Ask any person and they’ll tell you that the best way to get something imprinted on your brains is by making big fat mistakes. After all how else will we learn, right? But when it comes to making mistakes financially, you should tread very lightly. If you make a mistake financially you might end up losing most of your savings. You need to be very careful where and how you spend your money.
Here is a list of the top 7 most common financial mistakes that we make:
- Excessive Spending:It is important to remember that every penny counts. You might take it lightly when you order the costliest food on the menu, or when you spend on that ridiculously expensive dress which might never see the light of the day. You might think that such expenses once in a while might not make much of a difference. But it makes a lot of difference in the long term. Instead of spending money on such unnecessary expense, you can use the money to make the next mortgage payment.
- Using credit cards:Having a credit card to pay for the essential stuff in life is agreeable. But what about the time when you use your credit card to pay for the stuff you might not actually need? Using a credit card to pay for stuff increases the original price of the item. Depending on the credit card will make you spend much more than you actually earn. and then you decide to pay off your credit card debt using your savings, which is not a good idea. if you ever stuck in this kind of situation the best solution is taking a Personal Loan to clear out all of your debts.
- Monthly payments:Before buying new stuff that you might need to pay EMI for, think if you will actually need it. There is no point in buying stuffs if you are going to end up broke after paying for it every month. When the money is really tight and you need to save some money, living a simple life can help you a lot.
- Using credit cards:Having a credit card to pay for the essential stuff in life is agreeable.
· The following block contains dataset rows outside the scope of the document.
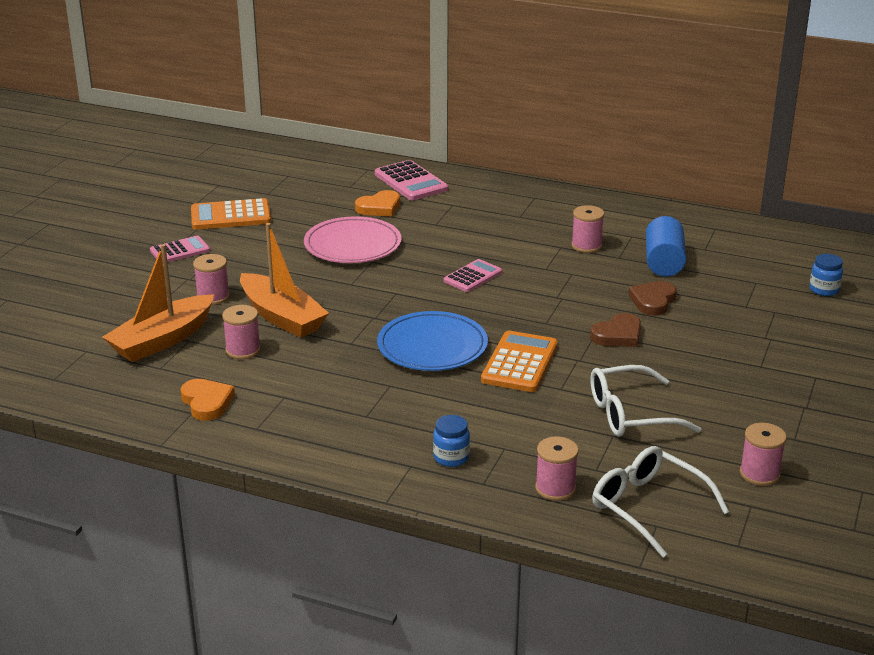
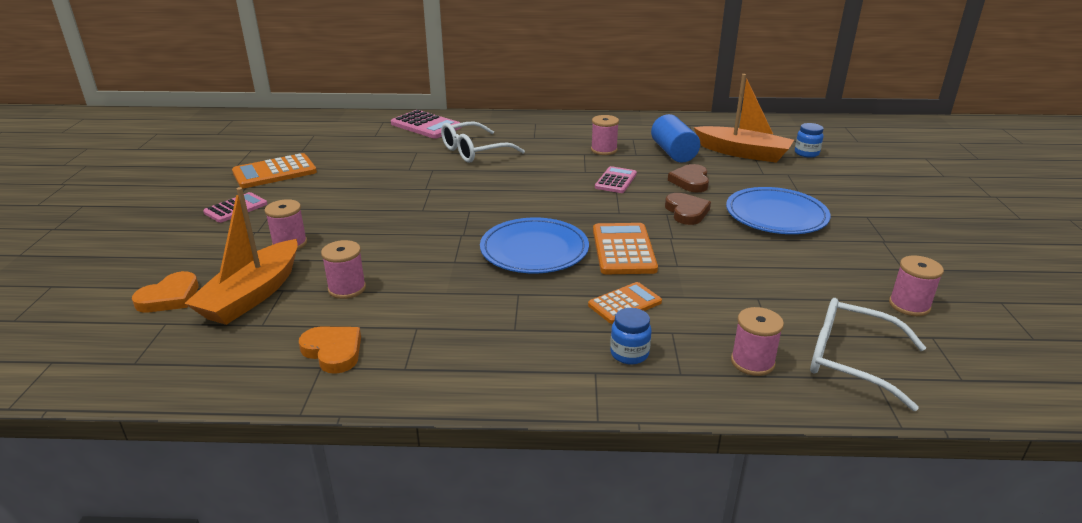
camera: 20 degrees left, 0 degrees up
(282, 317) = (371, 250): orange boat -> orange boat (743, 153)
(352, 245) = (404, 179): pink plate -> none
(379, 207) = (410, 147): orange heart -> orange heart (170, 297)
(473, 276) = (528, 187): pink calculator -> pink calculator (616, 181)
(480, 414) = (625, 304): none -> orange calculator
(618, 335) = (686, 212): brown heart -> brown heart turned 45 degrees counterclockwise
(630, 414) = (755, 276): white glasses -> white glasses (474, 151)
(712, 357) = (776, 215): none -> blue plate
But what about the time when you use your credit card to pay for the stuff you might not actually need? Using a credit card to pay for stuff increases the original price of the item. Depending on the credit card will make you spend much more than you actually earn. and then you decide to pay off your credit card debt using your savings, which is not a good idea. if you ever stuck in this kind of situation the best solution is taking a Personal Loan to clear out all of your debts.
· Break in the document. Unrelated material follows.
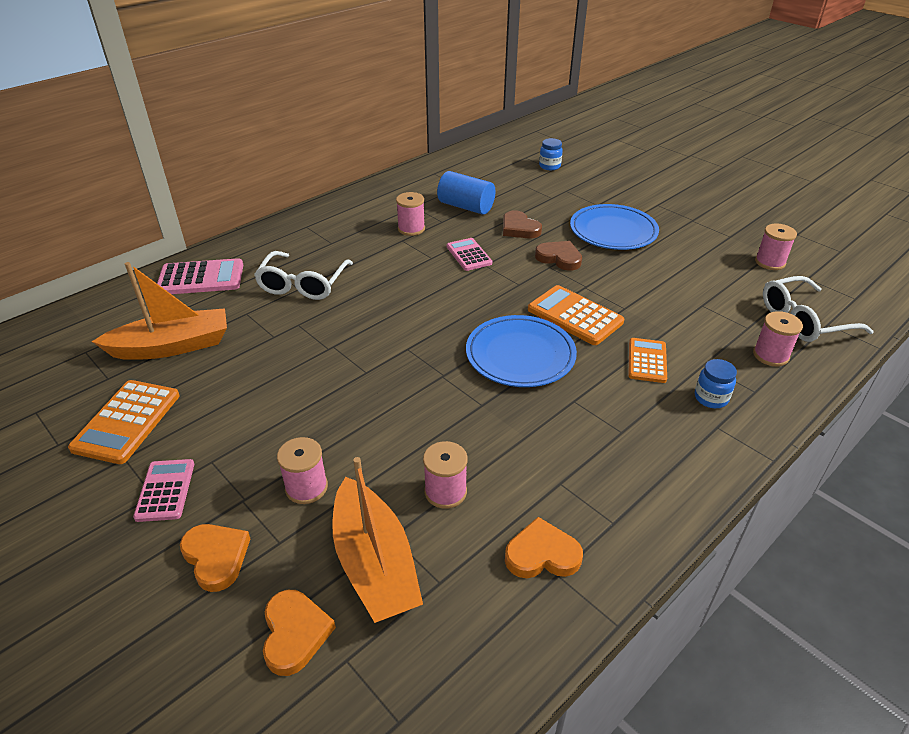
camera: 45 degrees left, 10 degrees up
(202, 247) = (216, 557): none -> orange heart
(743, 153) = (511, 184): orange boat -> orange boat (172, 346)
- Purchasing a new vehicle:A lot of new vehicles are made and sold across the world but only a few people can actually pay for vehicles in cash. Many people think that having an EMI option means they have an ability to afford the vehicle. When in reality, the inability to pay cash for the new vehicle means you cannot actually afford the vehicle. By borrowing the money for purchasing a new vehicle, you pay interest on the borrowed money, which means the money that you pay is more than the actual money of the car.
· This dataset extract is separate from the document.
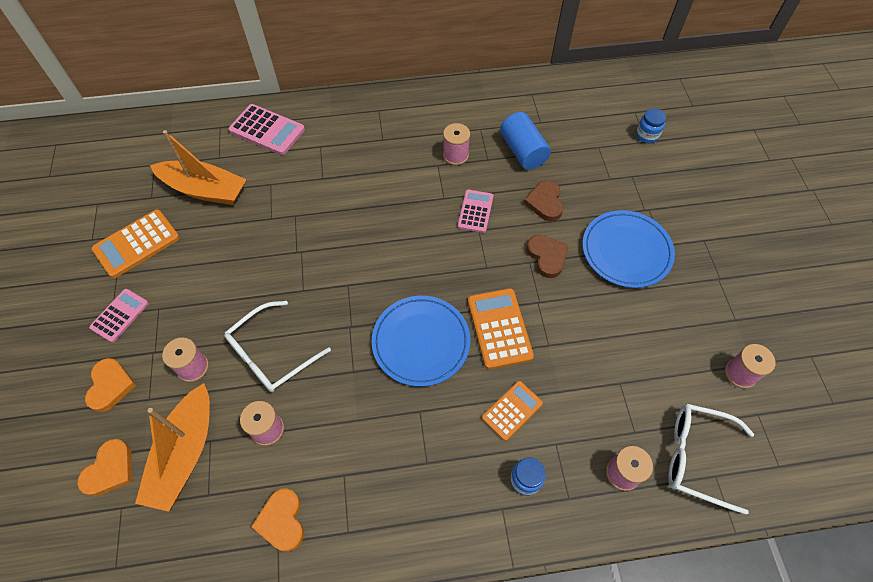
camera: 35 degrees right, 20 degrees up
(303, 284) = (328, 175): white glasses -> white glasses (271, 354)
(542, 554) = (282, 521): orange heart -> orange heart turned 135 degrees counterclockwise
- Overspending on the house:When you are thinking of buying a new property, always keep in mind to look for a house that fits your needs. The bigger property you want to buy, the bigger the price you’ll have to pay for the same. After paying the price of the house you have to spend more money to decorate or renovate your house. If you are not financially healthy, you might end up taking a home loan or Personal Loan for the house improvement. But do you think it is wise to spend a huge part of your monthly income in EMIs if your current accommodations suffice your needs?
- Using your house for money:Refinancing your home loan can mean that the ownership of your house can to the one who is giving you a loan. It will cost you a lot of money in interests and fees. In the end, you might pay more than the actual amount of the house.
- Relying on your monthly income:The growing result of overspending puts people in a very dangerous position. The combination of needing every dime that you find and a missed paycheck will only make up for a disastrous combination. Whenever you are spending money on anything make sure you actually have the financial health to pay for it. It is necessary to do financial planning before making decisions and evaluating your financial health.